The old, out-of-date understanding of senior living retirement homes is that they’re a fate worse than death, forced upon seniors by their children; the seniors are warehoused there along with other tenants who they would rather not spend time with. Now, with niche living, seniors are eagerly opting for specialized senior living communities offering programs that interest them; they want to be part of the action and continue to be involved in a purposeful life.

In fact, similar preferences actually exist among the old and the young. What seniors share with Millennials: a desire for more communal living.

Like younger people, seniors are opting for community (including common spaces both inside and outside) as opposed to personal space and isolation.

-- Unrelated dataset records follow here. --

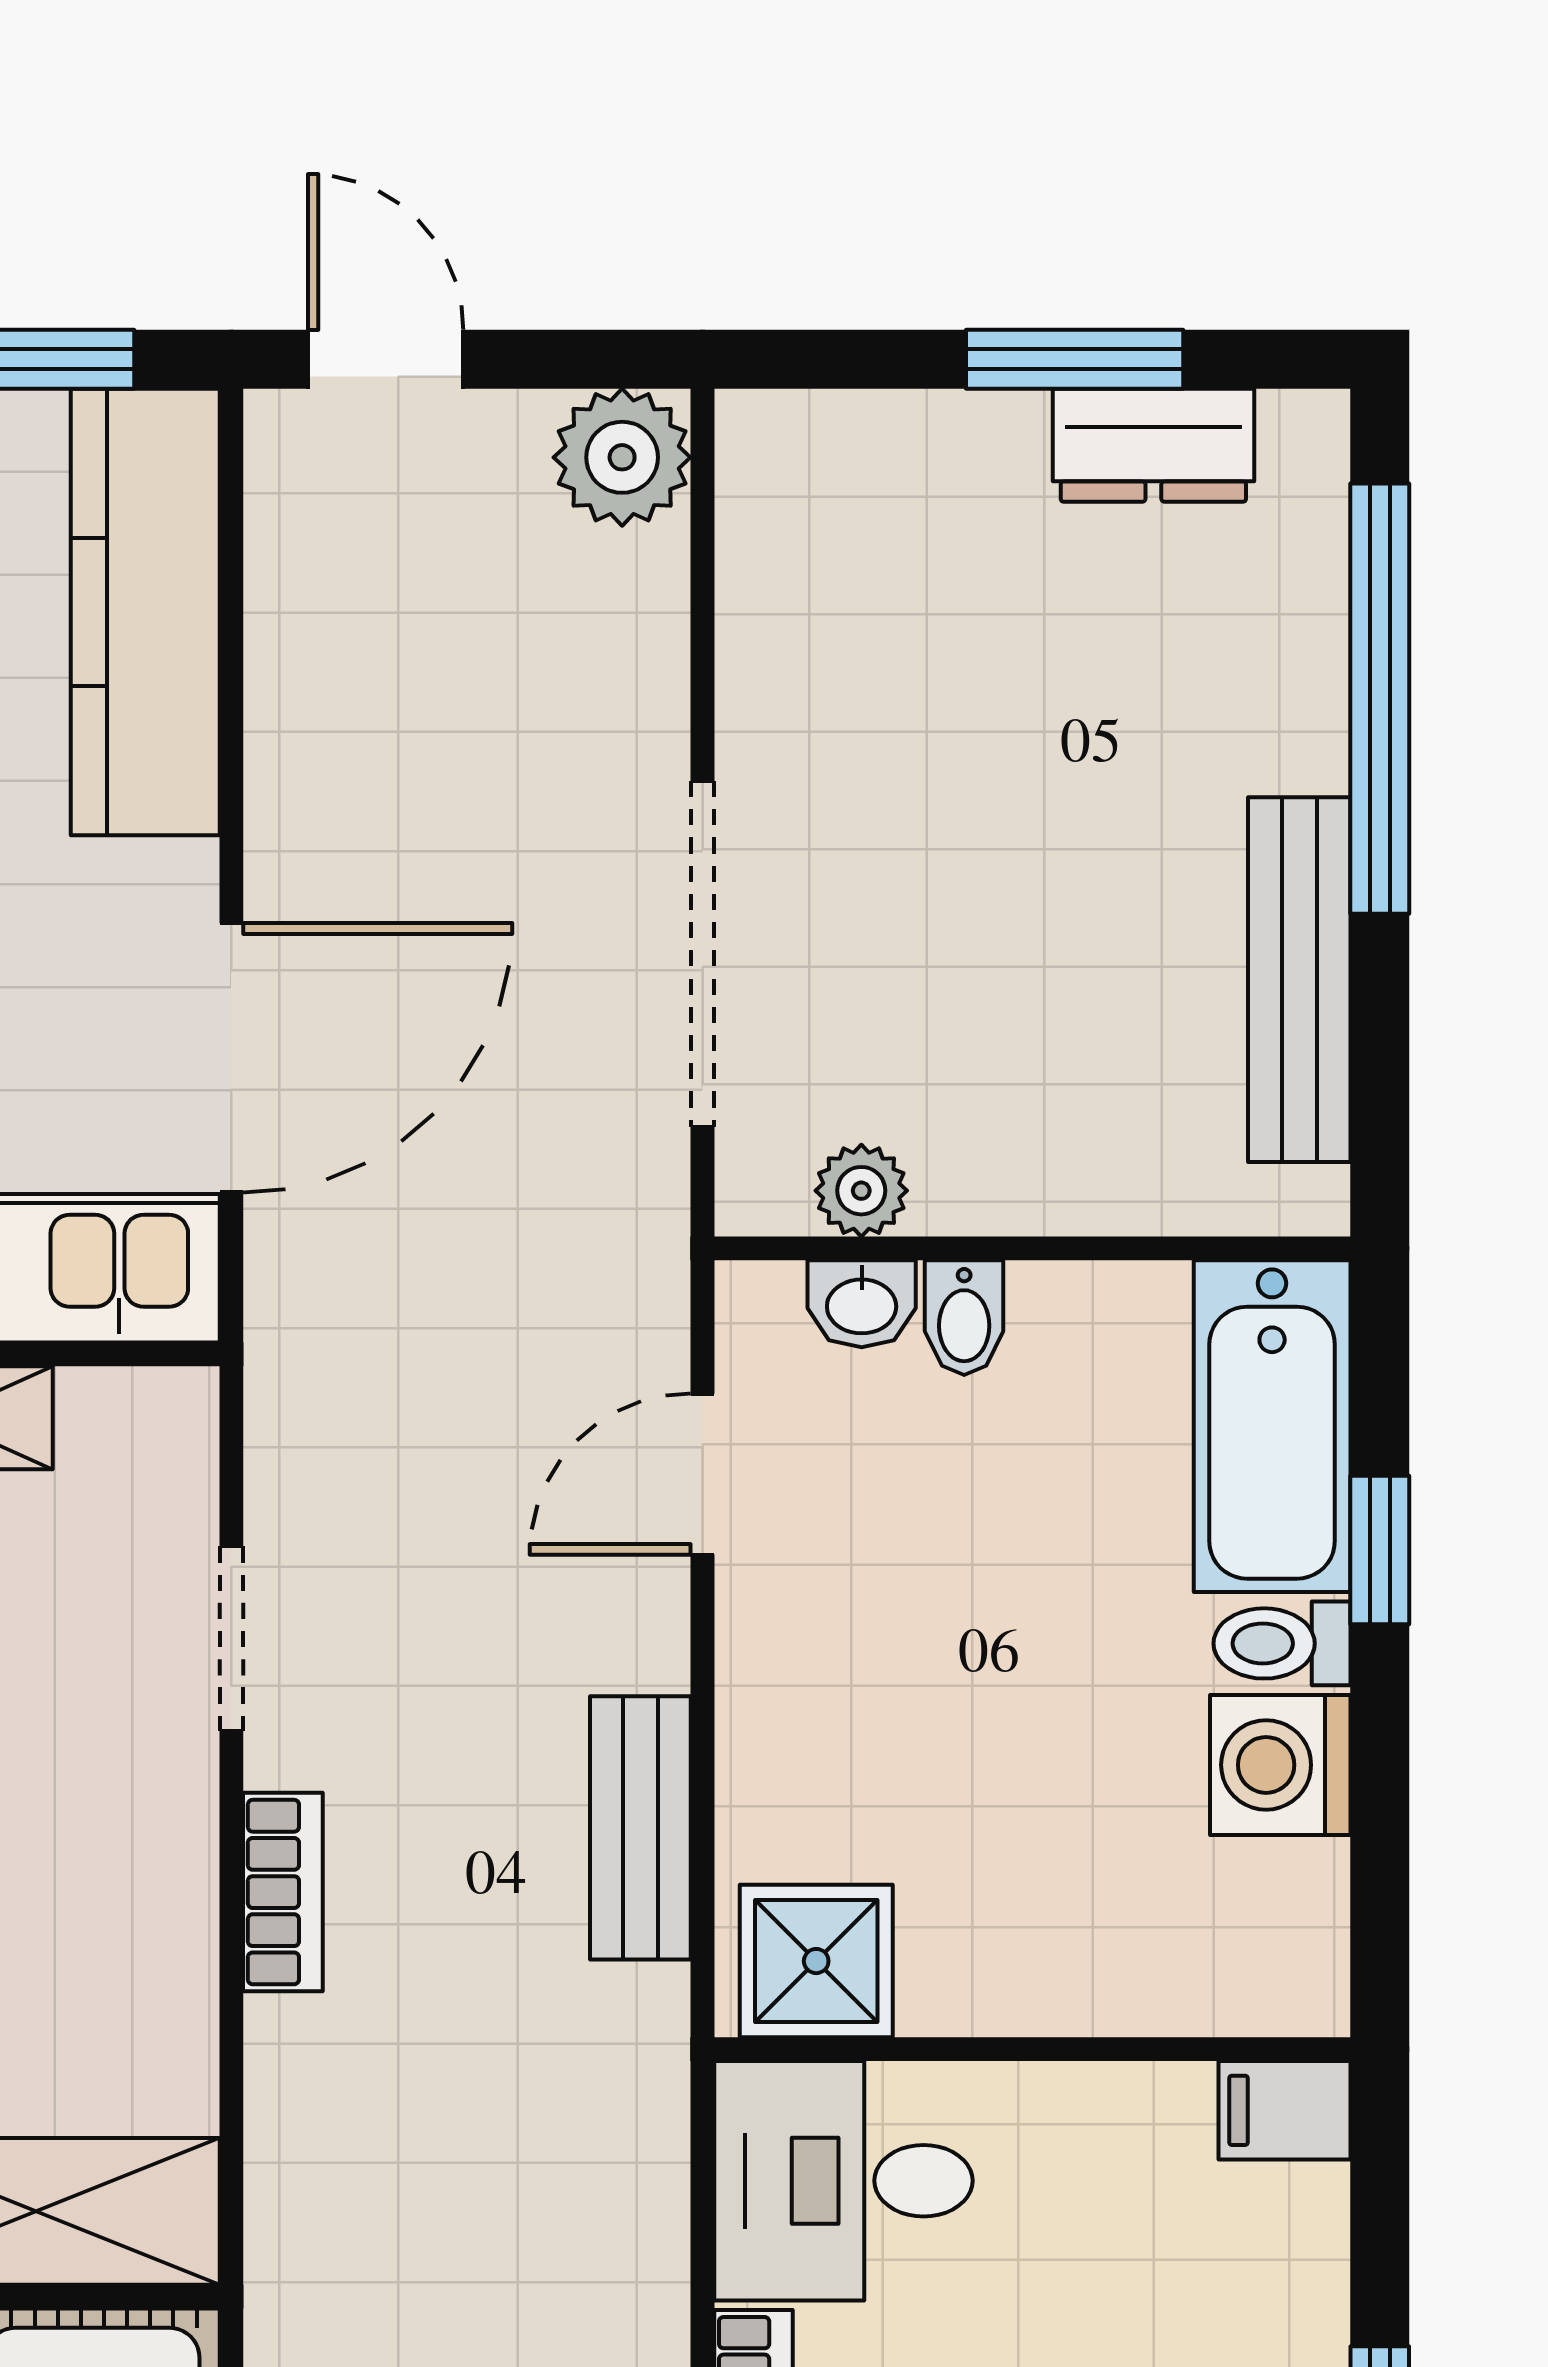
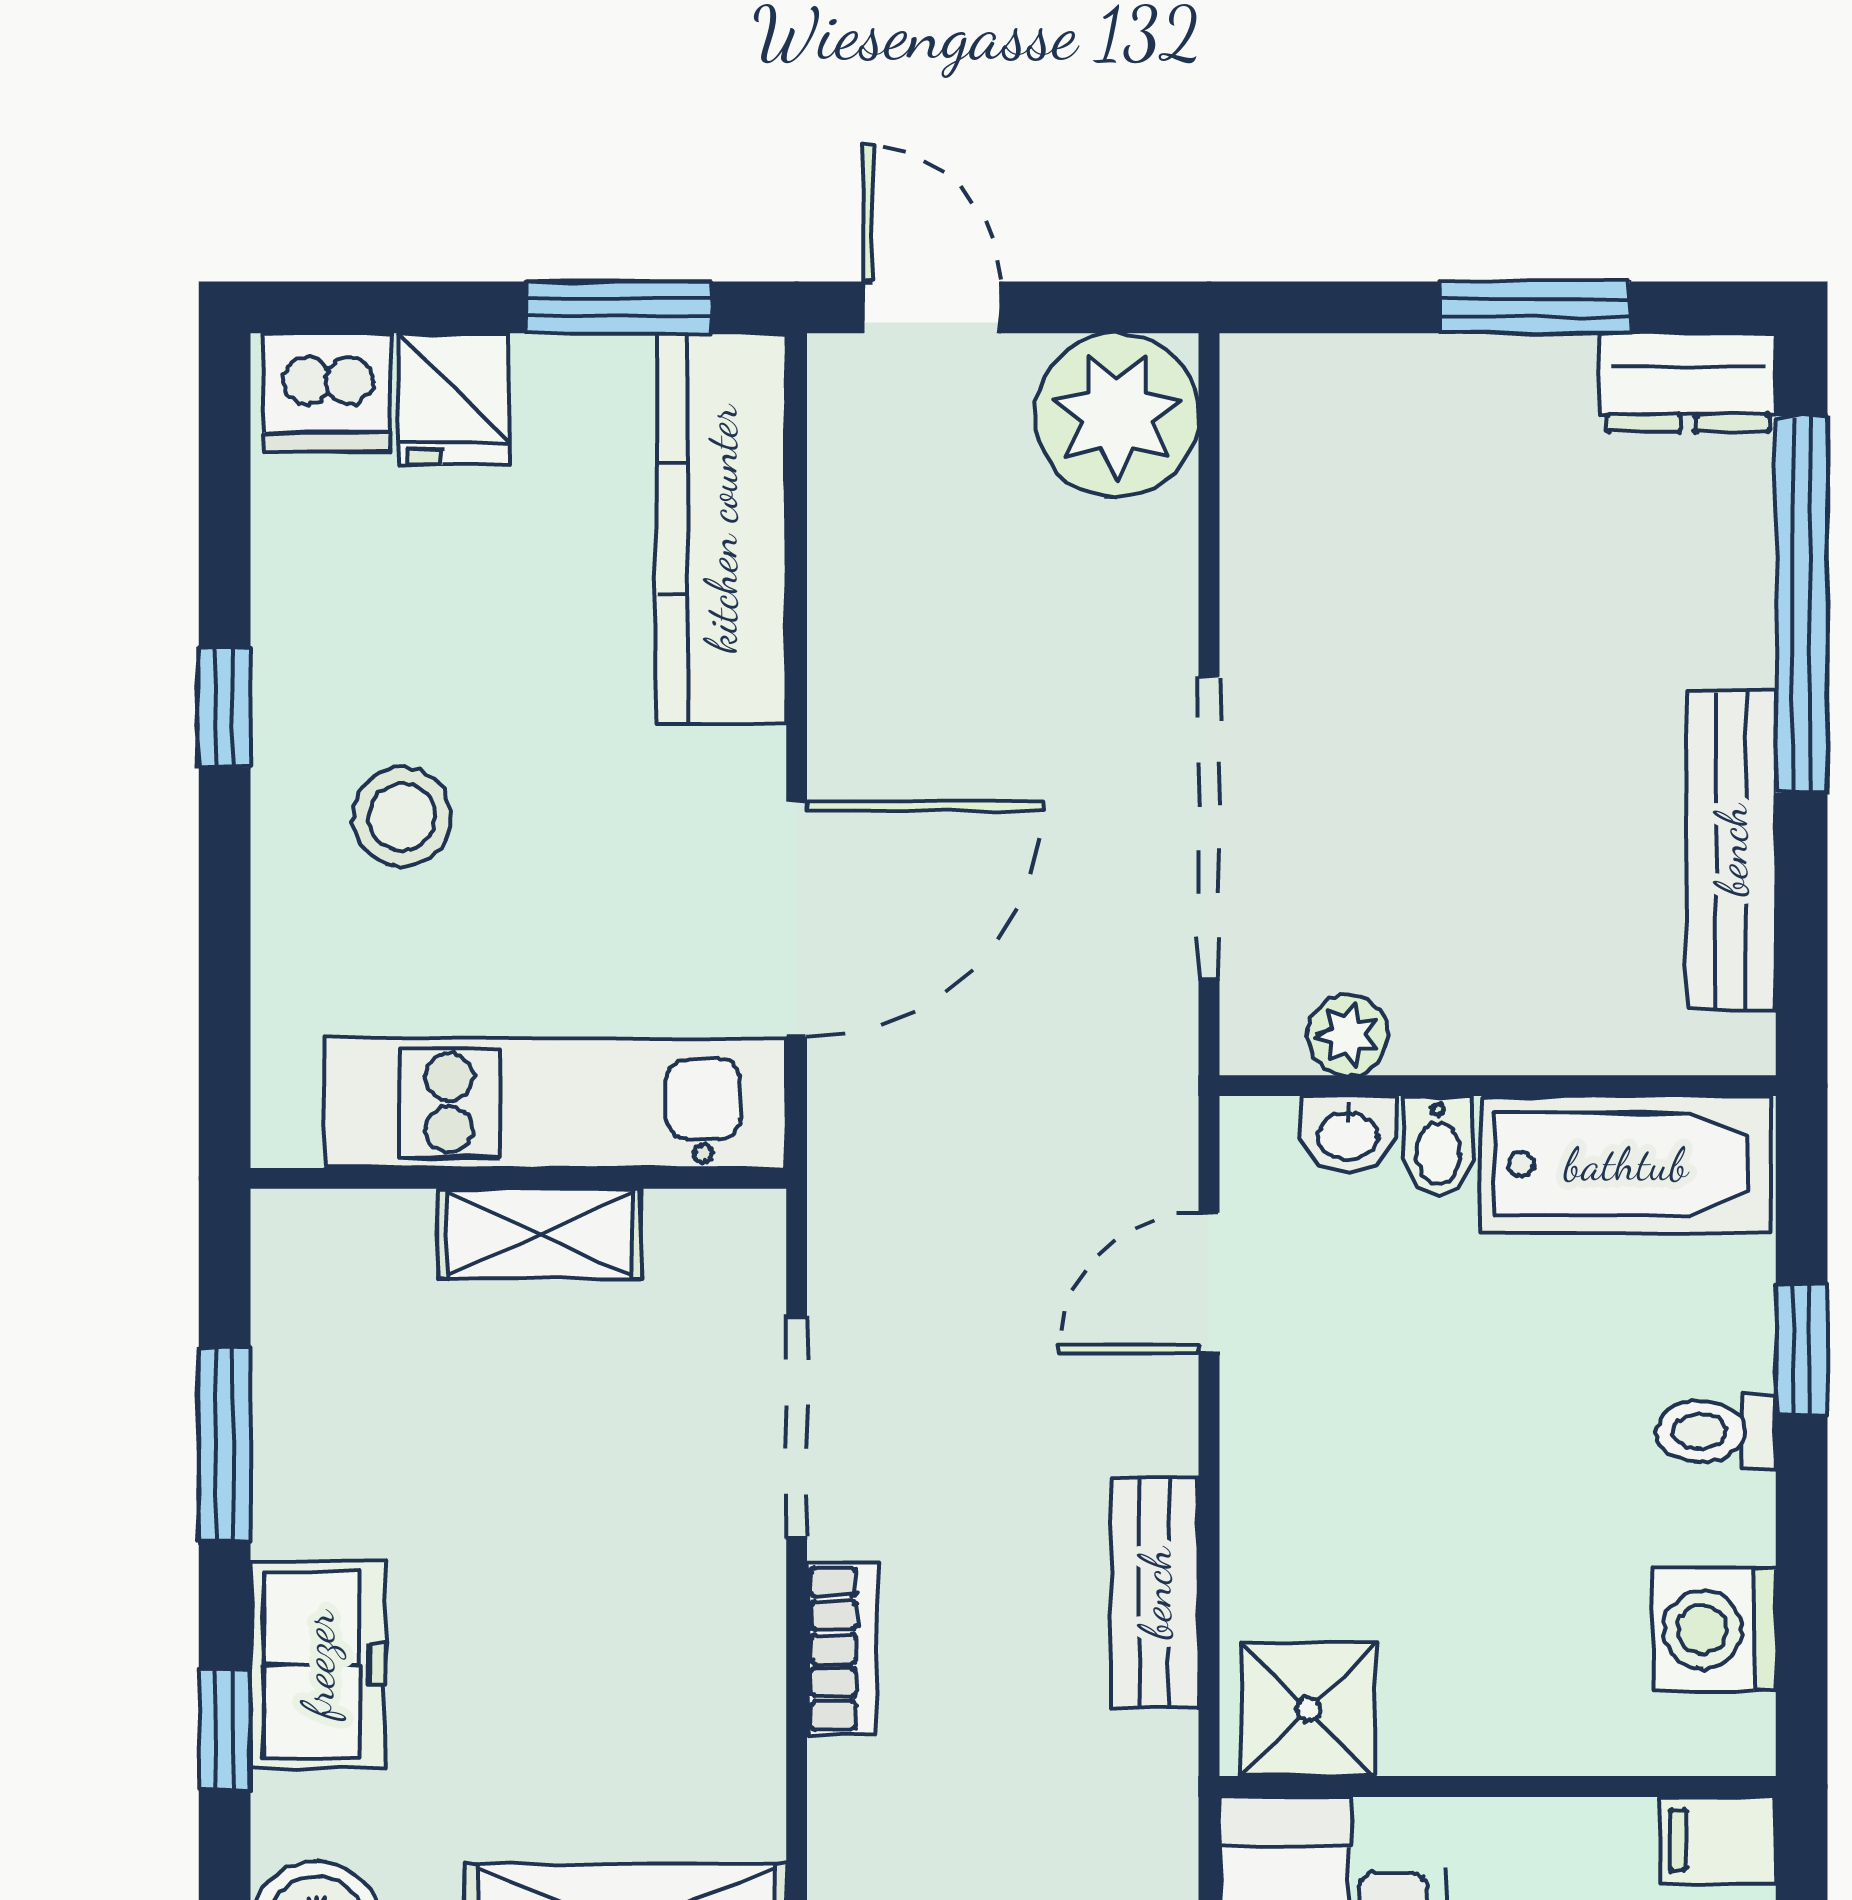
dresser: (1153, 445) -> (1688, 383), moved
plant: (622, 457) -> (1117, 415), width x1.36, depth x1.36
bathtub: (1272, 1426) -> (1626, 1164), moved, turned -90
doorway: (231, 1639) -> (797, 1427), width x1.38
washing machine: (1280, 1765) -> (1715, 1629), moved

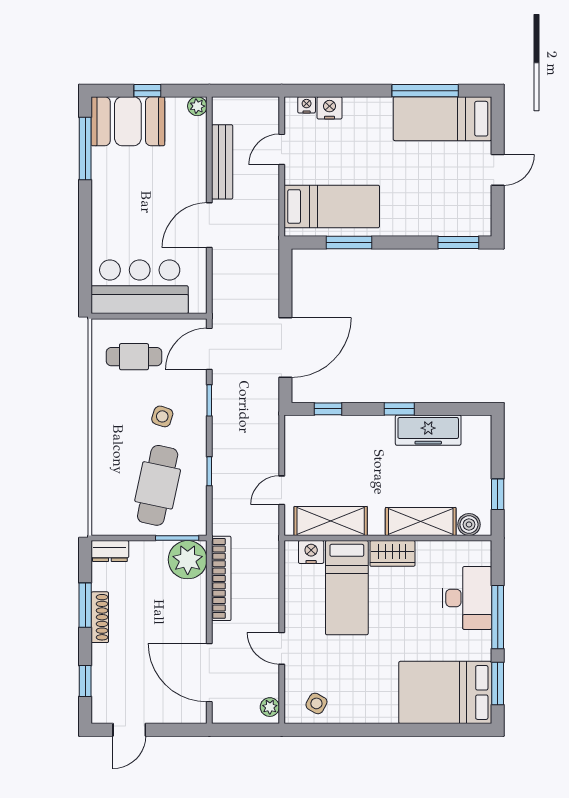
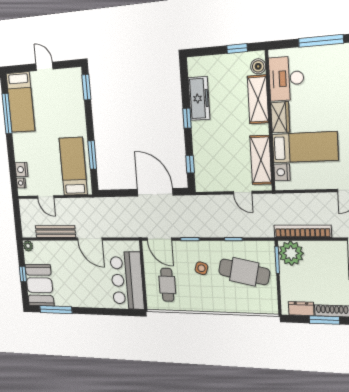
dresser: (110, 551) -> (301, 309), moved, turned -90
desk: (467, 598) -> (286, 78), moved, turned -90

Smaller apartments – with lots of natural light and access to nature — are preferred to larger ones. More quality time is spent in common areas, with other residents. These spaces can include cyber cafes, wellness centers, coffee bistros, hip lounges (serving alcohol) and a variety of dining options so that residents don’t feel like they are always eating in the same room.

Millennials are also paving the way for seniors when it comes to retail: out of style are the boring, cookie-cutter suburban malls of recent past – and the stale idea that senior living properties need to be built near shopping malls. Instead, seniors are opting for smaller specialty and artisan shops, mixed-use developments, and a more urban, live-work-play-styled landscape. Transit-oriented, walkable environments also allow seniors to get around more easily.

Of course, a compromise may have to be considered, due to factors like high costs, and the type of senior living communities available nearby. It’s important to research the property in advance, and have an attorney review all of the paperwork and contracts before making a decision.

The bottom line: seniors today are defining themselves not by age, but by interest. And where they live is all about living, not dying.

Niche housing is growing in popularity. These communities include: Chiefland Astronomy Village (Chiefland, FL), which features 15 astronomical observatories; Spruce Creek Fly-In (Daytona Beach, FL), providing runways and hangars for aviators; Rocinante (Summertown, TN), featuring 100 acres for “aging hippies,” where tenants often build their own cabins; Kendal (near Oberlin College in OH and offering many connections to the school), featuring concerts, recitals, and a chance to audit university classes at no cost; and The Ridge at Chukker Creek (Aiken, SC) catering to equestrians and providing miles of horse trails.